• Dataset excerpts:
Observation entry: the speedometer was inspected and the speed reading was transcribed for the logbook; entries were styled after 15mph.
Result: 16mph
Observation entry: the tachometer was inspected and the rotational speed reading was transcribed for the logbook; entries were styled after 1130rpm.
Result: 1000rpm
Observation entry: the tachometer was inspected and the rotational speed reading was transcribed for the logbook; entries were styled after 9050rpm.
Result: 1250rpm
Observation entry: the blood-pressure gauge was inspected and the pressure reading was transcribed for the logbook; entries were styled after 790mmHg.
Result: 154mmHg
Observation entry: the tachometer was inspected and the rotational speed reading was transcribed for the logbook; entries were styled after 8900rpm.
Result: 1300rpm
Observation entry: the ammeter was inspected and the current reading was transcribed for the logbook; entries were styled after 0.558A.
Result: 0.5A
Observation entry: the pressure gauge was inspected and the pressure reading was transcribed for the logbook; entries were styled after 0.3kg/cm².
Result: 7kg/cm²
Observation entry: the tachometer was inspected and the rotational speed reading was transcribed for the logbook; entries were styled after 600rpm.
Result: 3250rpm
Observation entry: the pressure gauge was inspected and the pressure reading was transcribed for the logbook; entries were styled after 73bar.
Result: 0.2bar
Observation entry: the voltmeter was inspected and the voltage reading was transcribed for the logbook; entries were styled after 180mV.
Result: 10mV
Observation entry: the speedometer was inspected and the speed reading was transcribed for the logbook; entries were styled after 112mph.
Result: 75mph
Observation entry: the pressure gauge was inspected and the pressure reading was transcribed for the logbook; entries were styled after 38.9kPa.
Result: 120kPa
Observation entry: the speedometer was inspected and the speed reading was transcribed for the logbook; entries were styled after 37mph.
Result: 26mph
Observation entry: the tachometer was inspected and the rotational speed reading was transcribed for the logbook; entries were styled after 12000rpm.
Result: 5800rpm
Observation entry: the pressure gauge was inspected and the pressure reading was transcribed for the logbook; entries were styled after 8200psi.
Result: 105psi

• Problem description: Could you express each line of the listing above as a JSON list of strings, with one string per line and any blank lines omitted?

• Solution to the problem:
[
  "Observation entry: the speedometer was inspected and the speed reading was transcribed for the logbook; entries were styled after 15mph.",
  "Result: 16mph",
  "Observation entry: the tachometer was inspected and the rotational speed reading was transcribed for the logbook; entries were styled after 1130rpm.",
  "Result: 1000rpm",
  "Observation entry: the tachometer was inspected and the rotational speed reading was transcribed for the logbook; entries were styled after 9050rpm.",
  "Result: 1250rpm",
  "Observation entry: the blood-pressure gauge was inspected and the pressure reading was transcribed for the logbook; entries were styled after 790mmHg.",
  "Result: 154mmHg",
  "Observation entry: the tachometer was inspected and the rotational speed reading was transcribed for the logbook; entries were styled after 8900rpm.",
  "Result: 1300rpm",
  "Observation entry: the ammeter was inspected and the current reading was transcribed for the logbook; entries were styled after 0.558A.",
  "Result: 0.5A",
  "Observation entry: the pressure gauge was inspected and the pressure reading was transcribed for the logbook; entries were styled after 0.3kg/cm².",
  "Result: 7kg/cm²",
  "Observation entry: the tachometer was inspected and the rotational speed reading was transcribed for the logbook; entries were styled after 600rpm.",
  "Result: 3250rpm",
  "Observation entry: the pressure gauge was inspected and the pressure reading was transcribed for the logbook; entries were styled after 73bar.",
  "Result: 0.2bar",
  "Observation entry: the voltmeter was inspected and the voltage reading was transcribed for the logbook; entries were styled after 180mV.",
  "Result: 10mV",
  "Observation entry: the speedometer was inspected and the speed reading was transcribed for the logbook; entries were styled after 112mph.",
  "Result: 75mph",
  "Observation entry: the pressure gauge was inspected and the pressure reading was transcribed for the logbook; entries were styled after 38.9kPa.",
  "Result: 120kPa",
  "Observation entry: the speedometer was inspected and the speed reading was transcribed for the logbook; entries were styled after 37mph.",
  "Result: 26mph",
  "Observation entry: the tachometer was inspected and the rotational speed reading was transcribed for the logbook; entries were styled after 12000rpm.",
  "Result: 5800rpm",
  "Observation entry: the pressure gauge was inspected and the pressure reading was transcribed for the logbook; entries were styled after 8200psi.",
  "Result: 105psi"
]